• _Required actions_:
a – Answer these about the post on annihilationism:
(i) With whom did the writer have an exchange, and where?
(ii) From whose days, says the quote, has unending torment often been the emphasis of fanatics?
(iii) Who published the autobiography cited at the end?
b – Write out everything in the post on annihilationism from "I had a brief" down to "case for annihilationism.", swapping "doctrine" for "teaching".
c – Carry on the post about Wenham's view of hell from where it stops.

• _Selected excerpt_:

I had a brief exchange with Christian apologist and annihilationist Matt Flanagan on Facebook:

BTW, [John] Wenham double-edged sword. For instance, he says:

Unending torment speaks to me of sadism, not justice. It is a doctrine which I do not know how to preach without negating the loveliness and glory of God. From the days of Tertullian it has frequently been the emphasis of fanatics. It is a doctrine which makes the Inquisition look reasonable.

That is, of course, the classic moralistic objection to eternal punishment. In my experience, annihilationists of the Rethinking Hell stripe avoid that argument because it divulges the essentially sentimental motivation for annihilationism, which is bad PR if you're endeavoring to make an intellectually respectable case for annihilationism. 

In addition, Wenham was consistent enough to take his position to a logical extreme:

When I analyze my own thoughts, I find that (rightly or wrongly) everlastingness has virtually no place in my concept of eternal life. Everlasting harp playing or hymn singing or even contemplation is not attractive.

So he's prepared to sacrifice eternal heaven to eliminate eternal hell. Both the saints and the damned face eventual oblivion. 

"The Case For Conditional Immortality" Facing Hell: The Story of a Nobody, An Autobiography 1913 - 1996 (Carlisle: Paternoster Press, 1998), chap. 27.

• _Items_:
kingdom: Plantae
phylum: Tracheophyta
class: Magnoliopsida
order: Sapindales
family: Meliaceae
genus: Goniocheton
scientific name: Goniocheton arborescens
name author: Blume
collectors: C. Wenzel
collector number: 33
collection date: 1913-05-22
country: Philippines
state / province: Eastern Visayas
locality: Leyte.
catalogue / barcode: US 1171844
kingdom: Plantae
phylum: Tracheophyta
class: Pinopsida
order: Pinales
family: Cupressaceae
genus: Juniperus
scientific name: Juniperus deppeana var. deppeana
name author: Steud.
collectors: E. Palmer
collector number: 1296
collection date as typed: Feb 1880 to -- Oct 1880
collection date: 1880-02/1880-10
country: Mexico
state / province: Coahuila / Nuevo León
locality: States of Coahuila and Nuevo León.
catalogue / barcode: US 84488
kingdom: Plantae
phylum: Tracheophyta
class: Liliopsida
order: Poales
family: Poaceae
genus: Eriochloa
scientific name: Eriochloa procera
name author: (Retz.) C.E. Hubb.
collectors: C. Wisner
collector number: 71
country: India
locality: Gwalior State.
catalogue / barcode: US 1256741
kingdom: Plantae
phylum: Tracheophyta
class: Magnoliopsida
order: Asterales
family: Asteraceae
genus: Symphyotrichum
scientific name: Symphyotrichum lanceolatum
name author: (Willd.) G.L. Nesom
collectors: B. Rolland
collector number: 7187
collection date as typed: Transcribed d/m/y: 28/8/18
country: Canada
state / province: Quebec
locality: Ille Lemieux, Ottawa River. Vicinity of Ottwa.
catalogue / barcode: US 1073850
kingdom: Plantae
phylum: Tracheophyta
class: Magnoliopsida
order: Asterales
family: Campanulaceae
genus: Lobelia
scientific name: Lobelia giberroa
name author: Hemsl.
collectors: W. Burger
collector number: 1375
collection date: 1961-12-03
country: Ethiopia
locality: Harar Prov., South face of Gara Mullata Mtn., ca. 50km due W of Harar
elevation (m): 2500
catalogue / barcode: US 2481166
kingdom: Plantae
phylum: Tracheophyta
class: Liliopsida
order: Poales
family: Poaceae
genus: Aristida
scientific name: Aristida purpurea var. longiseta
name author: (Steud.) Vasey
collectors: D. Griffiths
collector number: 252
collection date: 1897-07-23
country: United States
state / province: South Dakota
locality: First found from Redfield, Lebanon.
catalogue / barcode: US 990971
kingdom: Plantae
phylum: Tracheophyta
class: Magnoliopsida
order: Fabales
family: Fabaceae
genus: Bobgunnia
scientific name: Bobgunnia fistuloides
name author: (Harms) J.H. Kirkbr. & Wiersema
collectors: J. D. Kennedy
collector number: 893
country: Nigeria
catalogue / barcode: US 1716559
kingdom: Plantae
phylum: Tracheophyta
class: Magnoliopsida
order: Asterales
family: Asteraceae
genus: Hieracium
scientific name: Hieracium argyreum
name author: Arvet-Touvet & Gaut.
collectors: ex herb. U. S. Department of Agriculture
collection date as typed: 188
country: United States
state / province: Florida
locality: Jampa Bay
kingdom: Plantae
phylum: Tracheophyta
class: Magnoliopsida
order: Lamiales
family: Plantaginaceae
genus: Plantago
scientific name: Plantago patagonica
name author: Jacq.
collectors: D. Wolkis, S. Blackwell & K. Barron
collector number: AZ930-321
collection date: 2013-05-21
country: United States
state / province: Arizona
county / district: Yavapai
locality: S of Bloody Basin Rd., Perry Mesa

• _Solved problems_:
a –
(i) Matt Flanagan, on Facebook
(ii) Tertullian
(iii) Paternoster Press

b –
I had a brief exchange with Christian apologist and annihilationist Matt Flanagan on Facebook:

BTW, [John] Wenham double-edged sword. For instance, he says:

Unending torment speaks to me of sadism, not justice. It is a teaching which I do not know how to preach without negating the loveliness and glory of God. From the days of Tertullian it has frequently been the emphasis of fanatics. It is a teaching which makes the Inquisition look reasonable.

That is, of course, the classic moralistic objection to eternal punishment. In my experience, annihilationists of the Rethinking Hell stripe avoid that argument because it divulges the essentially sentimental motivation for annihilationism, which is bad PR if you're endeavoring to make an intellectually respectable case for annihilationism.

c –
I originally said:

We need to draw an elementary distinction between informed biblical scholars who happen to espouse annihilationism, and informed biblical scholars who endeavor to make a detailed case for annihilationism. Mere name-dropping is a fallacious argument from authority. So, for instance, Wenham did attempt to make a detailed case for his positions.

Matt counters by saying:

The comment is a few sentences of an article which contains 20 pages of argument which is entirely devoted to exegetical argument…So Steve its rather misleading to take that one paragraph out of context and suggest Wenham based his conclusion on sentimental emotion.

Notice Matt acts as if he's correcting my characterization, when in fact his observation is entirely consistent with my original statement that Wenham makes a detailed case for his position. 

To ignore a person’s actual arguments, and dismiss it on alleged motives is the ad hominin circumstiantal argument, and basing this fallacy on the reading a few lines omitted from there context suggests something of a straw man is being attacked.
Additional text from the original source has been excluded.